++++ Information shown ++++

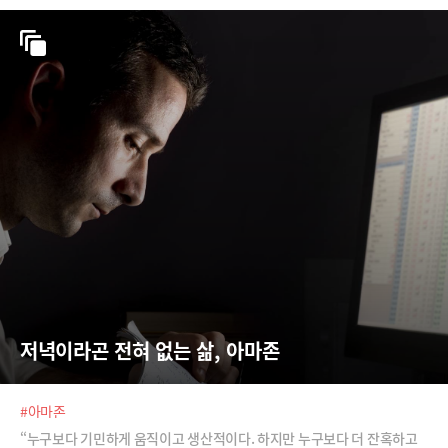
저녁이라곤 전혀 없는 삶, 아마존
#아마존
“누구보다 기민하게 움직이고 생산적이다. 하지만 누구보다 더 잔혹하고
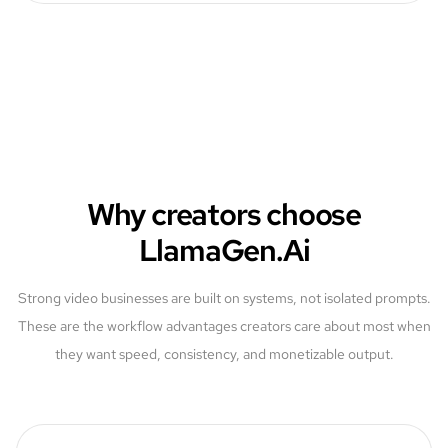
Why creators choose
LlamaGen.Ai
Strong video businesses are built on systems, not isolated prompts.
These are the workflow advantages creators care about most when
they want speed, consistency, and monetizable output.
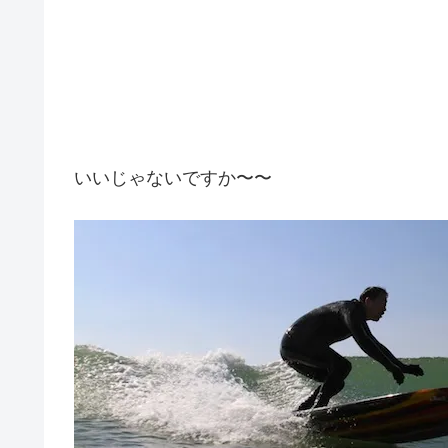
いいじゃないですか〜〜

++++

• _Work required_:
Turn the text lines of all the entries above into a Markdown table with the columns "No." and "Text", numbering the rows in order and skipping blank lines. Leave the pictures out.

• _Answer to this exercise_:
| No. | Text |
|---|---|
| 1 | 저녁이라곤 전혀 없는 삶, 아마존 |
| 2 | #아마존 |
| 3 | “누구보다 기민하게 움직이고 생산적이다. 하지만 누구보다 더 잔혹하고 |
| 4 | Why creators choose |
| 5 | LlamaGen.Ai |
| 6 | Strong video businesses are built on systems, not isolated prompts. |
| 7 | These are the workflow advantages creators care about most when |
| 8 | they want speed, consistency, and monetizable output. |
| 9 | いいじゃないですか〜〜 |